[Activity] Search the listing below for the word "format" and return each line that contains it.

****

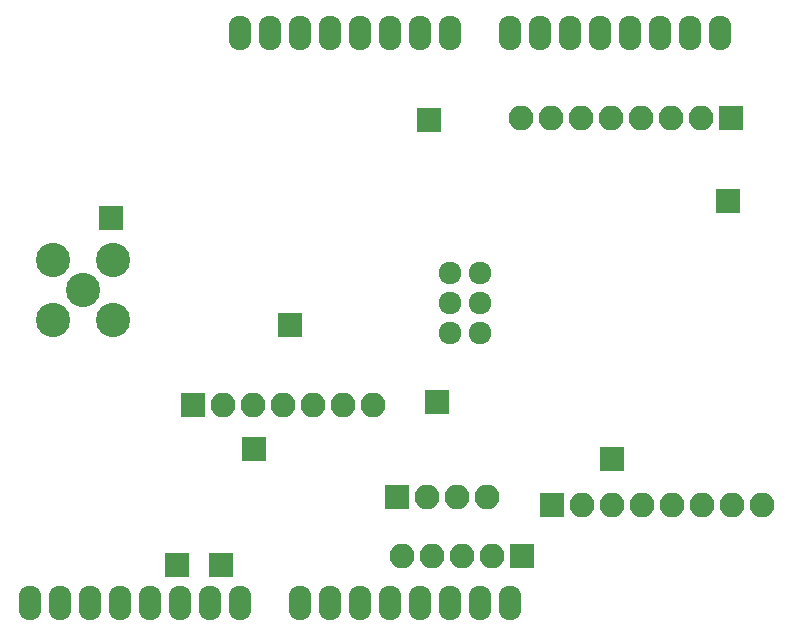
<source format=gts>
G04 #@! TF.FileFunction,Soldermask,Top*
%FSLAX46Y46*%
G04 Gerber Fmt 4.6, Leading zero omitted, Abs format (unit mm)*
G04 Created by KiCad (PCBNEW 4.0.7-e2-6376~58~ubuntu17.04.1) date Fri Apr 27 15:57:42 2018*
%MOMM*%
%LPD*%
G01*
G04 APERTURE LIST*
%ADD10C,0.100000*%
%ADD11C,2.900000*%
%ADD12R,2.100000X2.100000*%
%ADD13O,2.100000X2.100000*%
%ADD14O,1.924000X2.940000*%
%ADD15C,1.924000*%
G04 APERTURE END LIST*
D10*
D11*
X131760000Y-90640000D03*
X131760000Y-85560000D03*
X136840000Y-90640000D03*
X136840000Y-85560000D03*
X134300000Y-88100000D03*
D12*
X160900000Y-105600000D03*
D13*
X163440000Y-105600000D03*
X165980000Y-105600000D03*
X168520000Y-105600000D03*
D12*
X171500000Y-110600000D03*
D13*
X168960000Y-110600000D03*
X166420000Y-110600000D03*
X163880000Y-110600000D03*
X161340000Y-110600000D03*
D12*
X143600000Y-97800000D03*
D13*
X146140000Y-97800000D03*
X148680000Y-97800000D03*
X151220000Y-97800000D03*
X153760000Y-97800000D03*
X156300000Y-97800000D03*
X158840000Y-97800000D03*
D12*
X189200000Y-73500000D03*
D13*
X186660000Y-73500000D03*
X184120000Y-73500000D03*
X181580000Y-73500000D03*
X179040000Y-73500000D03*
X176500000Y-73500000D03*
X173960000Y-73500000D03*
X171420000Y-73500000D03*
D14*
X170480000Y-66300000D03*
X173020000Y-66300000D03*
X175560000Y-66300000D03*
X178100000Y-66300000D03*
X180640000Y-66300000D03*
X183180000Y-66300000D03*
X185720000Y-66300000D03*
X188260000Y-66300000D03*
X170480000Y-114560000D03*
X167940000Y-114560000D03*
X165400000Y-114560000D03*
X162860000Y-114560000D03*
X160320000Y-114560000D03*
X152700000Y-114560000D03*
X155240000Y-114560000D03*
X157780000Y-114560000D03*
X147620000Y-114560000D03*
X145080000Y-114560000D03*
X142540000Y-114560000D03*
X137460000Y-114560000D03*
X134920000Y-114560000D03*
X165400000Y-66300000D03*
X162860000Y-66300000D03*
X160320000Y-66300000D03*
X157780000Y-66300000D03*
X155240000Y-66300000D03*
X152700000Y-66300000D03*
X150160000Y-66300000D03*
X147620000Y-66300000D03*
X140000000Y-114560000D03*
D15*
X165400000Y-86620000D03*
X167940000Y-86620000D03*
X165400000Y-89160000D03*
X167940000Y-89160000D03*
X165400000Y-91700000D03*
X167940000Y-91700000D03*
D14*
X132380000Y-114560000D03*
X129840000Y-114560000D03*
D12*
X174000000Y-106300000D03*
D13*
X176540000Y-106300000D03*
X179080000Y-106300000D03*
X181620000Y-106300000D03*
X184160000Y-106300000D03*
X186700000Y-106300000D03*
X189240000Y-106300000D03*
X191780000Y-106300000D03*
D12*
X164300000Y-97600000D03*
X163600000Y-73700000D03*
X136700000Y-82000000D03*
X179100000Y-102400000D03*
X188900000Y-80600000D03*
X148800000Y-101600000D03*
X142300000Y-111400000D03*
X146000000Y-111400000D03*
X151800000Y-91100000D03*
M02*

</source>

****

[Answer section]
<source format=gts>
G04 Gerber Fmt 4.6, Leading zero omitted, Abs format (unit mm)*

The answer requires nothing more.